While current approaches focus on "one-model-fits-all", larger models, and more data, we need architectures that can evolve, adapt, and reason across contexts while maintaining reliability and efficiency. This is where bio-symbolic composite AI offers a promising path forward, constrained by nature's proven principles rather than brute-force computation. In addition to their flexibilty, these architectures enable the integration of third-party frontier foundational models, which can offer scientific ground for experimentation in academic labs and small private actors.

Neural-symbolic AI bridges network learning with symbolic reasoning, combining the pattern recognition capabilities of neural networks with the interpretability of logical rules. At Daice Labs, we believe that bio-symbolic composite AI takes this integration further by incorporating nature's broader computational principles—from cellular information processing to evolutionary adaptation (Figure 2).

While neural-symbolic systems mirror brain-like computation, bio-symbolic architectures draw from the entire spectrum of biological intelligence, offering a richer template for resilient and adaptive systems. These architectures aren't just brain-inspired but nature-optimized, constraining system design to key evolutionary-like principles. By encoding nature's computational strategies—from cellular processing units to environmental adaptation and collective intelligence—into symbolic frameworks, we unlock new possibilities for contextually-aware AI systems that evolve and specialize like natural organisms.

Dynamic systems are characterized by constant change, interdependence, and the need to adapt to shifting conditions/environments. These systems, whether natural or human-made, are shaped by complex interactions among their components, often resulting in unpredictable behaviors and emergent phenomena. Financial systems, digital commerce platforms, and biological systems exemplify such dynamics, sharing core traits like high interconnectivity, continuous evolution, and adaptive behavior. Their inherent complexity arises from many interacting variables, often producing emergent phenomena that are difficult to predict with traditional models.

Therefore the need for innovative frameworks that understand and modulate their complex behavior.

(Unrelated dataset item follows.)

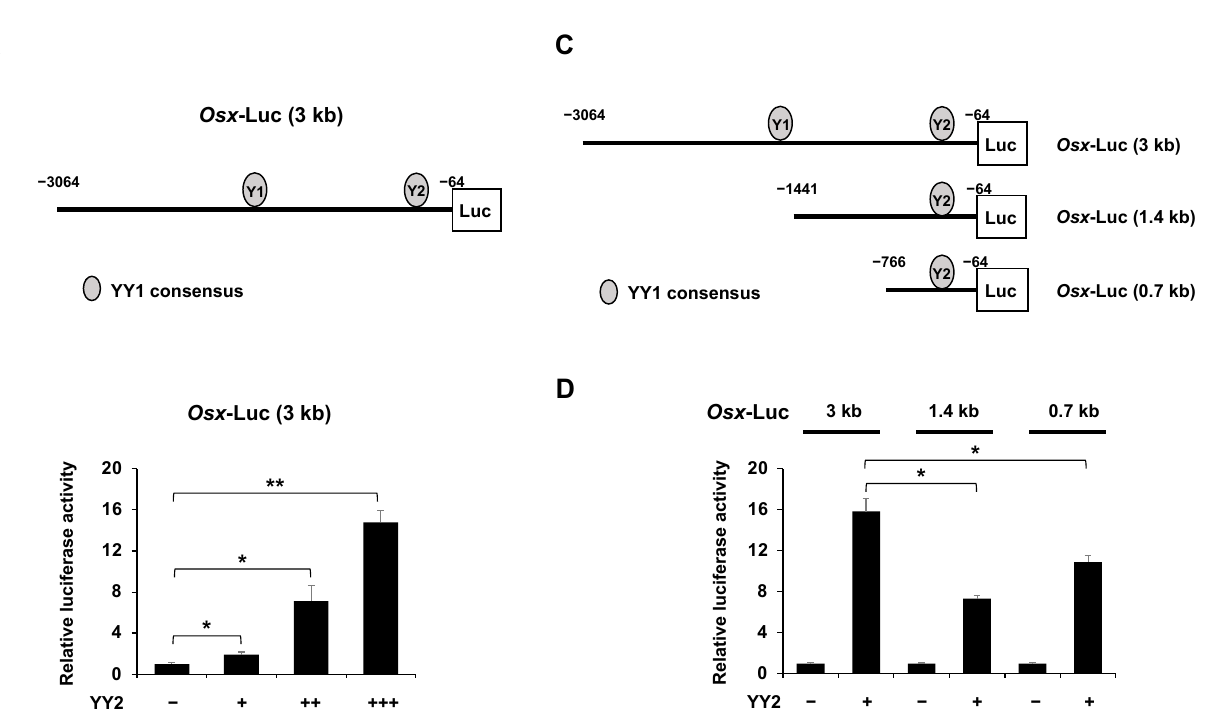
Figure 5. YY2 activates the Osx promoter activity. ( A ) Schematic diagram of pGL3 vector constructed human Osx promoter (from − 3064 to − 64). HEK 293cells were transfected with the indicated reporter gene { Osx -Luc (3 kb), Osx -Luc (1.4 kb), or Osx -Luc (0.7 kb)} (0.3 µ g) and β -gal (0.05 µ g) and YY2 expression plasmid. After 48 h, luciferase activities were measured. ( B ) The effect of YY2 on Osx promoter activity. Overexpression of YY2 significantly enhanced Osx promoter activity in a dose-dependent manner. ( C ) Schematic diagram of pGL3 vector constructed with the indicated range of Osx promoter region (3 kb, 1.4 kb, and 0.7 kb size). ( D ) The effect of YY2 on Osx promoter activity in the different Osx promoter (3 kb, 1.4 kb, and 0.7 kb size). YY2-activated Osx promoter activity was significantly attenuated in Osx -Luc (1.4 kb and 0.7 kb) compared to Osx -Luc (3.0 kb). Data are expressed as mean ± SEM of at least three experiments. * p < 0.05 and ** p < 0.01.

The convergence of artificial intelligence and biological systems creates a powerful cycle of discovery and innovation. Our approach implements a variation of neurosymbolic AI, bio-symbolic composite AI, grounded in key adaptability and evolutionary principles, to navigate complex system challenges. The bidirectional exchange between AI and bioengineering (Figure 3) drives breakthroughs in both fields, leading to practical applications across dynamic domains (see our publications). We strategically focus on digital, financial, and cellular systems as ideal environments for testing and refining context-aware evolution, where our technology demonstrate its capability to adapt and learn frollowing key natural principles.